Personally with the BS3 i would usually ruleout 1 shot weapons. My preference would be to go with either dual shuriken cannons or scatterlaser. These both cost the same and are pretty cheap. The first can blitz out from behind cover to blast away at the enemy and hopefully not be too tempting a target to shoot back at. If they do shoot it then at least its not your aspects being shot up.

If you go with the scatterlaser then its all about keeping out of the 24 range of bolters etc so you can annoying the enemy whilst hopefully not taking too much fire in return.

The first i think works better in a serpent/falcon rush army, whilst the second works in a more traditional eldar force.

The third option for me would be to take 2 with Starcannon. Although its been nerfed since 3rd it can still be worth having a few starcannons on the table in case termies, oblits, Mc's turn up. taking 2 means you should get a couple of hits when you need too and they are worth guiding if the oppertunity arises.

thoughts?


----------



## Antioch (Dec 27, 2006)

Six S6 AP5 shots coming your way is nothing to laugh at. I prefer the two shuriken cannons for maximum fire output/strength-AP ratio, considering the BS of 3. It works wonders against infantry, and in a pinch can take out light armour. Or if you're lucky big tanks with a rear armour of 10.


----------



## The Son of Horus (Dec 30, 2006)

I always viewed them as I would a Space Marine land speeder. Great for their speed-- they can swing around to vulnerable flank and rear armor on a tank and shoot an anti-armor weapon.
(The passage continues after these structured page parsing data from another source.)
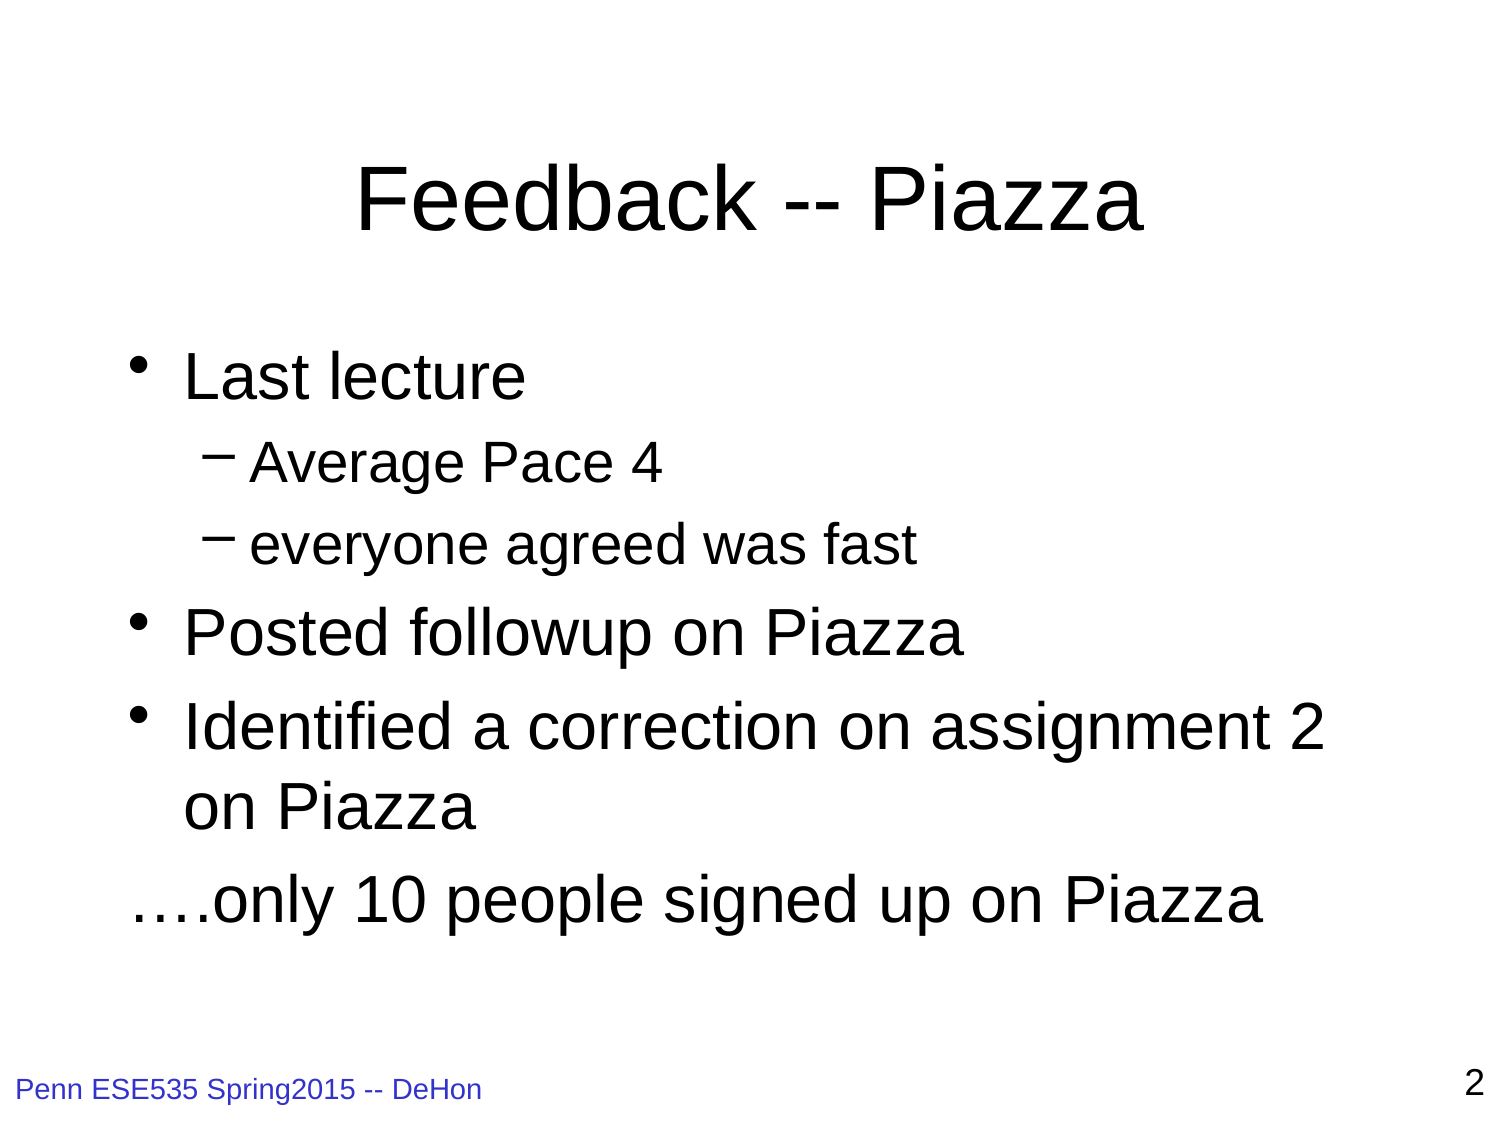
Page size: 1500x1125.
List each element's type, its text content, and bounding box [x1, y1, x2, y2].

slide_number 2 [1187, 1049, 1500, 1125]
slide_number Penn ESE535 Spring2015 -- DeHon [0, 1062, 576, 1125]
title Feedback -- Piazza [112, 99, 1388, 288]
list Last lecture Average Pace 4 everyone agreed was fast Posted followup on Piazza Identified a correction on assignment 2 on Piazza ….only 10 people signed up on Piazza [112, 324, 1388, 1001]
I can see the use of the dual shuriken cannons, but I think a pretty good combo would be a shuriken cannon in the undercarriage and either a bright lance or EML in the turret.


----------



## Antioch (Dec 27, 2006)

The only problem with putting a single shot weapon on the Vyper is that you're putting all of those points into a single die that hits on a 4+. I'm not a fan of those odds.


----------



## cccp (Dec 15, 2006)

in my eldar armies i go with the scatterlaser, and a shruiken cannon. the scatterlaser is a versatile weapon having the strength to take out light/medium armoured vehicles and infantry. this combo also has the shots to make up for the low bs.


----------



## Exodite (Dec 28, 2006)

Under the new codex I have decided to go for the double shuriken cannon set-up for my vipers, it is cheap and effective considering the BS 3 of the Vyper. I originally looked at having scatter lasers instead, while it has 2 less shots you have a greater range so you can stay out of the way of bolters and their equivalents. 

However I decided that while the extra range is nice I prefer the extra two shots. Secondly while the shorter range of the shuriken cannon does mean you can come under more fire, I have found that weapons such as missile pods or autocannons are your main threat, which incidentally will usually have the same or greater range than the scatter laser anyway.


----------